Between the years 1663 and 1678, the chief men of the tribe were Manneentee, Tamonquas, Mamartekeek and Sichano. The sachems were two in number. One was Keesie Wey, or Aapje (Little Ape,) who claimed the ownership of Caniskek, as the plain now occupied by the farms of Griffin, Rushmore, Clow, and others, was called. The other was Mahak-Niminaw, who ruled over the Indians of Old Catskill. He chiefly spent his time in hunting, and was very fond of the rum of the Dutch, but hated their religion.

In 1786, Philip Bronk testified that he had heard his father say, that “there used to be sixty fighting Indians, besides women and children, at Old Catskill.” This estimate would make the number of the native inhabitants of the plain about three hundred.

These Indians, by the slow process of burning down the trees, had cleared a large portion of the flat, and upon it, in the fertile and mellow soil, they grew ample crops of maize, beans and pumpkins. Their wigwams stood on the bank on the southern and southwestern rim of the plain, from the site of the stone-house, which is still called the Parsonage, to the site of the stone house which Garret Van Bergen built and which Henry Vedder now dwells in. There was also an Indian village, and perhaps also an Indian kasteel or fort at Potick, near the house once occupied by William Salisbury. The burying-places of these savages were near the site of Old Catskill Church, a few rods north of the spot where the tile-roofed house of Marten Van Bergen once stood, near William Van Bergen’s, now Henry Vedder’s barn, and at Potick, and at Tagpohkigt or Tabigicht, as the Sandy Plain was once called.

From these hamlets, there led a foot path to Coxsackie, near or upon which the road leading from Leeds past Greene’s Lake was afterward made. Another footpath followed the Catskill to its source in the Vly, and thence continued down one of the branches of the Schoharie Kill and the Schoharie Kill itself to the Mohawk.  
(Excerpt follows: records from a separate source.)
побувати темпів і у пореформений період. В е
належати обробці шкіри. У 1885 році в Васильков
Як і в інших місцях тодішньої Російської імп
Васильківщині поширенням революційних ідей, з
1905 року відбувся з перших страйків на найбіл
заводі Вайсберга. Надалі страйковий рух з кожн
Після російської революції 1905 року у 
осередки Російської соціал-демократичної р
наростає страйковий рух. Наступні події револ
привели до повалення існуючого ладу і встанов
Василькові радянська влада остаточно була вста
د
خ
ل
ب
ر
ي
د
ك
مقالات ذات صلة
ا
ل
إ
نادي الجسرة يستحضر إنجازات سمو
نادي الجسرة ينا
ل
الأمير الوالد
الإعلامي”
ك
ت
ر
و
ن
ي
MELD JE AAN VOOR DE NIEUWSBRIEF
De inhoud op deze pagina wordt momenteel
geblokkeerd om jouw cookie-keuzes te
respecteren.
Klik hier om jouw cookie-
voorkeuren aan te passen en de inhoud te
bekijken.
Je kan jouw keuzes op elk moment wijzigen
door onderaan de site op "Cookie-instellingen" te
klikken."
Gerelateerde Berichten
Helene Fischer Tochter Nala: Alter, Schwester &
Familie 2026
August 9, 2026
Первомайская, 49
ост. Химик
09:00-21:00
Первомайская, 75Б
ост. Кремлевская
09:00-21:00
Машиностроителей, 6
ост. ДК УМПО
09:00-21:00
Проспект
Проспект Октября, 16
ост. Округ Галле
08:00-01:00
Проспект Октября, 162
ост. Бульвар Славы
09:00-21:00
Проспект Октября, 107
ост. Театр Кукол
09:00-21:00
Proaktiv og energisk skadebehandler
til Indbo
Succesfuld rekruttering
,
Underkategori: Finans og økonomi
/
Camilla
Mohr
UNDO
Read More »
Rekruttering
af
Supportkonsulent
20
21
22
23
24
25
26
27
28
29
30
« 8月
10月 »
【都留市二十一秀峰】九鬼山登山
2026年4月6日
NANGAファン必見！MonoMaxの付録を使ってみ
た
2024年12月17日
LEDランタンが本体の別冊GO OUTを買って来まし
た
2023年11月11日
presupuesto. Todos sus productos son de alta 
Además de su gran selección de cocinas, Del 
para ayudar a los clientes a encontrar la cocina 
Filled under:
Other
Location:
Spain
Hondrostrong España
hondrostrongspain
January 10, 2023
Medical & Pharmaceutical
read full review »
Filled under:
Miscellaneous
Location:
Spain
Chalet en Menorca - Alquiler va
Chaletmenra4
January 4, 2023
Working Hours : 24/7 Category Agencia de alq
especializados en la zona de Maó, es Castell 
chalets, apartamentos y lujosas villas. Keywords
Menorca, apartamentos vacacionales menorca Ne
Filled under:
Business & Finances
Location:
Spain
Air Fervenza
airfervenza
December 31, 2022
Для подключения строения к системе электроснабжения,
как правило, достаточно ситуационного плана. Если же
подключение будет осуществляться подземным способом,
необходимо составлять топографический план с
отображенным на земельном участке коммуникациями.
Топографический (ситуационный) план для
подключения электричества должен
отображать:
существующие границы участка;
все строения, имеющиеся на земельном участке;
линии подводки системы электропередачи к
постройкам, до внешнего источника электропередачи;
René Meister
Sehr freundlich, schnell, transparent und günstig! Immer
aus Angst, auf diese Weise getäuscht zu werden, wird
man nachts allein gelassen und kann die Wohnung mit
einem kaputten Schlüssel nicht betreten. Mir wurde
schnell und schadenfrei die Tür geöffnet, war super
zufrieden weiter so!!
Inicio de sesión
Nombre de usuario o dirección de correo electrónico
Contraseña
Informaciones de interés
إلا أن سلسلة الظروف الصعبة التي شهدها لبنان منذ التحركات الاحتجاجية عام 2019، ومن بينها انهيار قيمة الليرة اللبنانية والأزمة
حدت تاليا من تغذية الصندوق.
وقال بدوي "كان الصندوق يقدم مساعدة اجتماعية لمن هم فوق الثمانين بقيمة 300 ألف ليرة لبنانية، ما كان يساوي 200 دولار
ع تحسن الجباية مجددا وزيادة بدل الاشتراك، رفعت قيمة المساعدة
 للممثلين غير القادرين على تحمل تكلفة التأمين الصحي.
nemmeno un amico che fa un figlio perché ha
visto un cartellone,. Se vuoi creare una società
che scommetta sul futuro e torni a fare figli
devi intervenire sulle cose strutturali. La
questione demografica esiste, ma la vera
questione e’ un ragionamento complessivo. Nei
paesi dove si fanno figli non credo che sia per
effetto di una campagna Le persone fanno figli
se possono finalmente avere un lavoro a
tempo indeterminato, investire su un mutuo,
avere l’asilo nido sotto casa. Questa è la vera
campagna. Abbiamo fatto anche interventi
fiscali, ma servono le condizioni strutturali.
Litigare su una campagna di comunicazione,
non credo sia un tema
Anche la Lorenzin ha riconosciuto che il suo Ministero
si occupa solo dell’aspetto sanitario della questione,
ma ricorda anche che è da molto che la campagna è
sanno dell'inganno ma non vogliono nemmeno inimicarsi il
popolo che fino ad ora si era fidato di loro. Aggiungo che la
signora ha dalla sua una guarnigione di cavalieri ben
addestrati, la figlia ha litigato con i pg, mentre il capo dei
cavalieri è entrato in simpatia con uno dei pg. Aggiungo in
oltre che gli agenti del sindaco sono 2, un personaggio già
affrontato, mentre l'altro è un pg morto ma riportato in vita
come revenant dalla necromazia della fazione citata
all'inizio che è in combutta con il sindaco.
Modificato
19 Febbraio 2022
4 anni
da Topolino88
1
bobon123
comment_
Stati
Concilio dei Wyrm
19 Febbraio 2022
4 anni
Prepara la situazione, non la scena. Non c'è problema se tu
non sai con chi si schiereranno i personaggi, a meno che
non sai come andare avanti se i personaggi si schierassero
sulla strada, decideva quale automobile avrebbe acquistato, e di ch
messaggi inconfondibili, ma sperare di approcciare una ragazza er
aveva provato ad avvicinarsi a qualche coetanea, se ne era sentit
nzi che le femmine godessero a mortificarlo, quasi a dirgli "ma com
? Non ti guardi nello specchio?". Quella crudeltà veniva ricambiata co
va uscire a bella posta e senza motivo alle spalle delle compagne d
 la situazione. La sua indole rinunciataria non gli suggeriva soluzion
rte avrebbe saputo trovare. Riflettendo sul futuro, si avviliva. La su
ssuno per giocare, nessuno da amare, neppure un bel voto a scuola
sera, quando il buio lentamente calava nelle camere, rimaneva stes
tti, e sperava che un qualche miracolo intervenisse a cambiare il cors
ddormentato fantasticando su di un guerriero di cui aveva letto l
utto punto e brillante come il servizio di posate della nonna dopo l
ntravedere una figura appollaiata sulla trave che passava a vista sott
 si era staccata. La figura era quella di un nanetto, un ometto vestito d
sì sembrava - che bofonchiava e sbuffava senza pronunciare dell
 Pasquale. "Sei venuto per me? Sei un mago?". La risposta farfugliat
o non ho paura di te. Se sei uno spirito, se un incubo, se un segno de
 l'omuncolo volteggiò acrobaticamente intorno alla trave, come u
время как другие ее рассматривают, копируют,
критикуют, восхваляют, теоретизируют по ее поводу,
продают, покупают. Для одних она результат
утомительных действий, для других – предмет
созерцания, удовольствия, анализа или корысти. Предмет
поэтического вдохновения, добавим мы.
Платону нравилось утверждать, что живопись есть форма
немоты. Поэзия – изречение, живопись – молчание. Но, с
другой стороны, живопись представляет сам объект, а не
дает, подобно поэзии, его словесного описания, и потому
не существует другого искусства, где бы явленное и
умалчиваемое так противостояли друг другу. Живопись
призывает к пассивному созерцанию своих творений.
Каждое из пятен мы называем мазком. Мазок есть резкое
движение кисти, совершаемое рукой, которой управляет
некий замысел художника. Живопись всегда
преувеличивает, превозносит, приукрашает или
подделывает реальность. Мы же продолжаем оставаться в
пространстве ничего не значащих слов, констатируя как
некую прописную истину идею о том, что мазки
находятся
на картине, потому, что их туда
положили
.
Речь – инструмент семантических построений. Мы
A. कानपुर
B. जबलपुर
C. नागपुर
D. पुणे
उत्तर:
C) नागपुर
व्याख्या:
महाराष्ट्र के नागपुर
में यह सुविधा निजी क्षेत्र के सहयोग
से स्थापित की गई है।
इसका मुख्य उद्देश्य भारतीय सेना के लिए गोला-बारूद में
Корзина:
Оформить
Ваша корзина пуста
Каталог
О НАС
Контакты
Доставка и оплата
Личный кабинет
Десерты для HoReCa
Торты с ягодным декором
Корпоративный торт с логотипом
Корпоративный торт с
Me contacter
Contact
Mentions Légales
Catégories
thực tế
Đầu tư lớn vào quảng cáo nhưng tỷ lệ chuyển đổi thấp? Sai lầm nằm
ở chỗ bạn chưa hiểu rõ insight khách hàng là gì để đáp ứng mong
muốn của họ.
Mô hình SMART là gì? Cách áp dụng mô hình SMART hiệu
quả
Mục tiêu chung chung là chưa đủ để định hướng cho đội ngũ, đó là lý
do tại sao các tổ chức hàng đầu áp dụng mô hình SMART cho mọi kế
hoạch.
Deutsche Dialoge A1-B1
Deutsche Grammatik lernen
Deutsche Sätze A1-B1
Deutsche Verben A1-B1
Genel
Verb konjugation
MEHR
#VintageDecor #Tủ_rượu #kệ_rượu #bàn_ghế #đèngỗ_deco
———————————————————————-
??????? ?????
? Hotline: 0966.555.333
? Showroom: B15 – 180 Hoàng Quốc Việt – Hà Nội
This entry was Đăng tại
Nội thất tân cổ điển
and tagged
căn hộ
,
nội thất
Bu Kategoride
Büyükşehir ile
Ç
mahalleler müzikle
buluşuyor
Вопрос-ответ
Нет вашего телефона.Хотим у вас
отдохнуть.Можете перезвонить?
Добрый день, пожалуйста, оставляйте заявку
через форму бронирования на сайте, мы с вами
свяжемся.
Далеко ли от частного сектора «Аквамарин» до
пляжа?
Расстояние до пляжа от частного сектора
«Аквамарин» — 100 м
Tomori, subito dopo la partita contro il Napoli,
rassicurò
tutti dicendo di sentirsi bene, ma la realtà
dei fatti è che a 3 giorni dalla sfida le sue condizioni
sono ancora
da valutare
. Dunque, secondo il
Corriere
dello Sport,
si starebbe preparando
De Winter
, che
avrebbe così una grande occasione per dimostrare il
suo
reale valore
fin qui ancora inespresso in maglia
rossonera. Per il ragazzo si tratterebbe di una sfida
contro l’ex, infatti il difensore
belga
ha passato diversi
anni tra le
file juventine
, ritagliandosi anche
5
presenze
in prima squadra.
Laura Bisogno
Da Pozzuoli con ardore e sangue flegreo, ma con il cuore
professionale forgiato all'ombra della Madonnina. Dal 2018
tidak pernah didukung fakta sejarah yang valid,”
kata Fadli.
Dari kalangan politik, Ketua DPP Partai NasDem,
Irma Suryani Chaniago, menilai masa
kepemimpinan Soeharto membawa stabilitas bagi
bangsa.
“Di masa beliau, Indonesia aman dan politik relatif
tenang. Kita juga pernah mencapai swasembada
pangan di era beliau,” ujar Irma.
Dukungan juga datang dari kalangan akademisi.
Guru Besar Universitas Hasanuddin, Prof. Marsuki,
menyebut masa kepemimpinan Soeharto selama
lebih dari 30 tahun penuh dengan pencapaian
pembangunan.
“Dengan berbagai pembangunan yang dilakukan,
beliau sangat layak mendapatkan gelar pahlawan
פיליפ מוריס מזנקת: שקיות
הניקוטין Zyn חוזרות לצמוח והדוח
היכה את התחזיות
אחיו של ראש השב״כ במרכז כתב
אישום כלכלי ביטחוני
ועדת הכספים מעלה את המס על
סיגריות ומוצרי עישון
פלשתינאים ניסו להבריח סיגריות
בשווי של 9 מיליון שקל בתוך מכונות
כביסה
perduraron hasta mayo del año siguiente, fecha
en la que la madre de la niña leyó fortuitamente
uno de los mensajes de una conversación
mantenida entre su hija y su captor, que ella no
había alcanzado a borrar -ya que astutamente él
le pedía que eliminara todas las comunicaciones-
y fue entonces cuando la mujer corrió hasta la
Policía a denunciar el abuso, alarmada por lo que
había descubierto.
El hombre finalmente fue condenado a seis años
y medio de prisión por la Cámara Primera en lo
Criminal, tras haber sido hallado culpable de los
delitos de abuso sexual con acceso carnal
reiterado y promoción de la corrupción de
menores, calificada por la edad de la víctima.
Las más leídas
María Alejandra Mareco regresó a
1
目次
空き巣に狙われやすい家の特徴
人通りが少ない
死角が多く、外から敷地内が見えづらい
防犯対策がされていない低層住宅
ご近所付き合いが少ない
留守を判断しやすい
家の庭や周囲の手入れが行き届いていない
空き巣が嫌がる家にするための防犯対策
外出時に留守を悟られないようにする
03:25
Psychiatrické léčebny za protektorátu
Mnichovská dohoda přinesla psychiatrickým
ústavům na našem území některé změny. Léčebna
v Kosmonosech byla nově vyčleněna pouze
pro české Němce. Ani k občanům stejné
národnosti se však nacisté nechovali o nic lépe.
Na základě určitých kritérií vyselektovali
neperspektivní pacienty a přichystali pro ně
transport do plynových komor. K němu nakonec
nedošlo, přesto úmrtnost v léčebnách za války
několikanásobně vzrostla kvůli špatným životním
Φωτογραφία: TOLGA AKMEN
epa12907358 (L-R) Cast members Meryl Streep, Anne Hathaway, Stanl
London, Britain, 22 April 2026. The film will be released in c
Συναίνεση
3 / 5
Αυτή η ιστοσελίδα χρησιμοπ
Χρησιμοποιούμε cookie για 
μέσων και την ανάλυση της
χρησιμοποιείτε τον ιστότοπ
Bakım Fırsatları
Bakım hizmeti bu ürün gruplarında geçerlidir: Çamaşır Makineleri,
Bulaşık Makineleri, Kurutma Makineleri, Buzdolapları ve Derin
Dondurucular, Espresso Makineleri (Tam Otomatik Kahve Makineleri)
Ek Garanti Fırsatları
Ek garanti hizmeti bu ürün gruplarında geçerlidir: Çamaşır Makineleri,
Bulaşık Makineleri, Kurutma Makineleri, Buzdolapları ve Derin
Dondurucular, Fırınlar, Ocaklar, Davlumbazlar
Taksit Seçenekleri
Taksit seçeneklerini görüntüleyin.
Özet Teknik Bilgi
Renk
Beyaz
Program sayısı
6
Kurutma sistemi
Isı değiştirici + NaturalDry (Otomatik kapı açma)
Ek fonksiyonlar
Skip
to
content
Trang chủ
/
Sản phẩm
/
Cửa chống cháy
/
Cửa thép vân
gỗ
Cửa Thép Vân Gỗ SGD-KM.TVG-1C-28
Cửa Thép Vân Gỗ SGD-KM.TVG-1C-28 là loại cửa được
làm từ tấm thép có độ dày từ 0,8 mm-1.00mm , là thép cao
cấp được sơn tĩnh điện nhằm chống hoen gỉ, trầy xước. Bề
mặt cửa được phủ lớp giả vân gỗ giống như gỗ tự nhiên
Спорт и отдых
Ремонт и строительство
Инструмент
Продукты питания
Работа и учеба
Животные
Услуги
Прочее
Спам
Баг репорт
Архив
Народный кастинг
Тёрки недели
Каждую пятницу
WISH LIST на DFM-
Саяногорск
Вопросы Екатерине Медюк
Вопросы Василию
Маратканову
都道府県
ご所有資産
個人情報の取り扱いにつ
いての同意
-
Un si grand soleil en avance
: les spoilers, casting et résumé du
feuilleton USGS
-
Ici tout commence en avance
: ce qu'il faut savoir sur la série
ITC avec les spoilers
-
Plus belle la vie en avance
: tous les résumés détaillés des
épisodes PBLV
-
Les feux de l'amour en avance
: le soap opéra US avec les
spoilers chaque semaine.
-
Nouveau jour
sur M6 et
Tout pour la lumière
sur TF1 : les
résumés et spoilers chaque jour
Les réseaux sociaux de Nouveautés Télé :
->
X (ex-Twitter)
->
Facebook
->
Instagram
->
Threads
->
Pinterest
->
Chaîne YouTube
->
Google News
The tribe, of which I am writing, like their Mohican kindred, buried their dead in a sitting posture, with the knees drawn up to the body. In each grave were put the occupant’s bows and arrows, his beads, and the trophies of his prowess. This mode of interment, so far as I know, was practiced so long as the Indians of Old Catskill kept possession of their domain. But, during the last year of their occupancy, their mode of life became greatly changed.

Log cabins, at least in part, took the place of wigwams. Bows were laid aside for muskets, and arrows for lead bullets. The men and women no longer clothed themselves in the skins of wild beasts, but wore shirts, stockings, woolen blankets, breeches of fustian and gowns of duffels. The coarse meal of maize was boiled in kettles instead of being made into a cake and baked in the hot ashes. The trees were felled by axes and not by fire. The ground was no longer tilled by the women with a sharp stone, but with a hoe. The canoes, when they were not made of elm or birch bark, were hollowed out of a single log by an adze, and not by burning and by scraping the charred surface by a large flint. All these implements were, of course, obtained from the Dutch, who gave them in barter for the skins of the beavers and of the otters which the Indians trapped or shot on the branches of the Catskill and the Caterskill.

The Dutch traders, always eager to buy furs, had often visited the Indians of Old Catskill, slept in their foul and smoky wigwams, ate their coarse food, and engaged with them in many a secret debauch. But the first man who made his home among these idle and drunken savages was Jan Bronck.